OCI Generative AI Services

NEVER Do This

❌ NEVER send PHI/PII identifiers to GenAI APIs

# WRONG - patient identifiers in external service logs
prompt = f"Transcribe note for patient {patient_name}, MRN {mrn}, SSN {ssn}: {note}"

# RIGHT - redact first, keep mapping in secure DB
prompt = f"Transcribe this medical note: {redacted_note}"
# phi_mapping stored locally: temp_id → real_id

GenAI service logs may retain data.

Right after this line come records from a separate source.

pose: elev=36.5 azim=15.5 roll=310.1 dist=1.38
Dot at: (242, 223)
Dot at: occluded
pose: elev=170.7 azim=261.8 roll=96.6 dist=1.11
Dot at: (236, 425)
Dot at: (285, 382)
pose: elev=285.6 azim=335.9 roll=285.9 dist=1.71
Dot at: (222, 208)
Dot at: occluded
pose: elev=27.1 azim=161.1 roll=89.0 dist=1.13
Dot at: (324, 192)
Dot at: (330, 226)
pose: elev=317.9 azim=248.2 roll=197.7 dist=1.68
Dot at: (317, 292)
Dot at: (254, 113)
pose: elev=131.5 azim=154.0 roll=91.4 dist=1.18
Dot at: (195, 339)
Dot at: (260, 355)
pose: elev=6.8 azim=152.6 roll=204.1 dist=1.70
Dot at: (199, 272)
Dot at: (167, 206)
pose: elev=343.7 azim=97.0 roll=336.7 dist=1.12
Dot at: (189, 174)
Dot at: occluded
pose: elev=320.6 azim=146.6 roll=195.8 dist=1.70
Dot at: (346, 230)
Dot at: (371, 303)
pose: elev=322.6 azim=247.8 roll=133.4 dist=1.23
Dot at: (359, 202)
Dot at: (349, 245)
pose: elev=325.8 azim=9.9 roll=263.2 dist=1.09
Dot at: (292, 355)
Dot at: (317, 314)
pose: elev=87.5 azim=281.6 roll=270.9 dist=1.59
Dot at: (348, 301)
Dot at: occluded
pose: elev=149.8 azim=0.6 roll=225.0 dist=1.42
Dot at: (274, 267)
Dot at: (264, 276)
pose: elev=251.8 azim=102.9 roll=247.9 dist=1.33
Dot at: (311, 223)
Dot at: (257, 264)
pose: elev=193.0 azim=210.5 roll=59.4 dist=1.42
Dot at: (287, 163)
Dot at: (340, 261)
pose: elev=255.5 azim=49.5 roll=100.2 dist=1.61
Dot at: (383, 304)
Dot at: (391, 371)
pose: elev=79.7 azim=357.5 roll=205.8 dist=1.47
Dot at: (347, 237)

Sending PHI violates HIPAA/GDPR regardless of Oracle BAA status.

❌ NEVER trust GenAI output without validation in critical systems

Hallucination rate: 5-15% for factual queries, higher for medical/legal
Always route AI-suggested content to human review queue before acting on it

❌ NEVER exceed token limits silently

command-r-plus: 128k context (input + output combined)
command-r: 4k context
Exceeding limit: request truncated silently OR fails with 400 error

❌ NEVER call GenAI without rate limit handling — 429s are common and predictable; see backoff pattern below

❌ NEVER use GenAI for deterministic tasks

Wrong: "Extract invoice total from OCR text" → use regex/structured parsing
Wrong: "Validate email format" → use validation library
Right: "Summarize patient history", "Generate narrative report"

Model Selection

Model	Context	Input Cost/1M	Output Cost/1M	Use For
command-r-plus	128k	~$15	~$75	Complex reasoning, long docs, RAG
command-r	4k	~$1.50	~$7.50	Chat, short prompts, high volume
embed-english-v3	512	~$0.10	N/A	Semantic search (1000x cheaper than generation)
llama-2-70b	4k	~$2	~$10	Cost-effective, open weights

Decision rule: Start with command-r for everything. Upgrade to command-r-plus only when reasoning quality is demonstrably insufficient.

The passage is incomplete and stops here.